Another Halloween has come and gone, giving us a mountain of leftover candy to get through and plenty of new scary movies to watch. Every year, horror movies get a huge boost in streaming numbers at the end of October as we settle in for a harmless fright in the safety of our own homes. This year, there are a few surprises on the list of top horror films of the Halloween season.
Samba TV, which offers analytics and streaming numbers across multiple platforms, released what their analysis showed were the most viewed horror films during the weeks leading up to Halloween and shared that information with Forbes. The results reveal that people still gravitate toward familiar classics, though there were plenty of new spooky movies to keep things fresh.
- Hocus Pocus – Disney+ (2.4 million household views)
- Haunted Mansion – Disney+ (1.8 million household views)
- Totally Killer – Amazon Prime (655,000 household views)
- Hocus Pocus 2 – Disney+ (624,000 household views)
- Pet Sematary: Bloodlines – Paramount+ (512,000 household views)
- Five Nights at Freddy’s – Peacock (449,000 household and theatrical views)
- Halloween – Video on Demand (448,000 household views)
- The Mill – Hulu (264,000 household views)
- Evil Dead Rise – Max (150,000 household views)
- Barbarian – Max (no figures given)
- Us – Netflix (no figures given)
There are a couple of things to take away from these numbers. It is interesting to see Haunted Mansion on this list, given that it was one of the big box office flops of 2023. Five Nights at Freddy’s has done well to make the list – it was released just a few days before Halloween and didn’t have as much time to accumulate views.
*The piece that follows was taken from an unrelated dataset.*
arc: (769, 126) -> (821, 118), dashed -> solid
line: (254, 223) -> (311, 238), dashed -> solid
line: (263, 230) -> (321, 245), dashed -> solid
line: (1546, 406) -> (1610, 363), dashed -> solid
Totally Killer, the time-traveling slasher film, made it to the top five with the help of a very creepy mask and a healthy dose of 80s nostalgia. Seven of the top eleven Halloween movies were either classics, sequels, or remakes of existing movies, showing that people still gravitate toward what they know. Overall, it looks like Disney+ was the big winner this Halloween, with three of the top five streamed films, more than any other platform.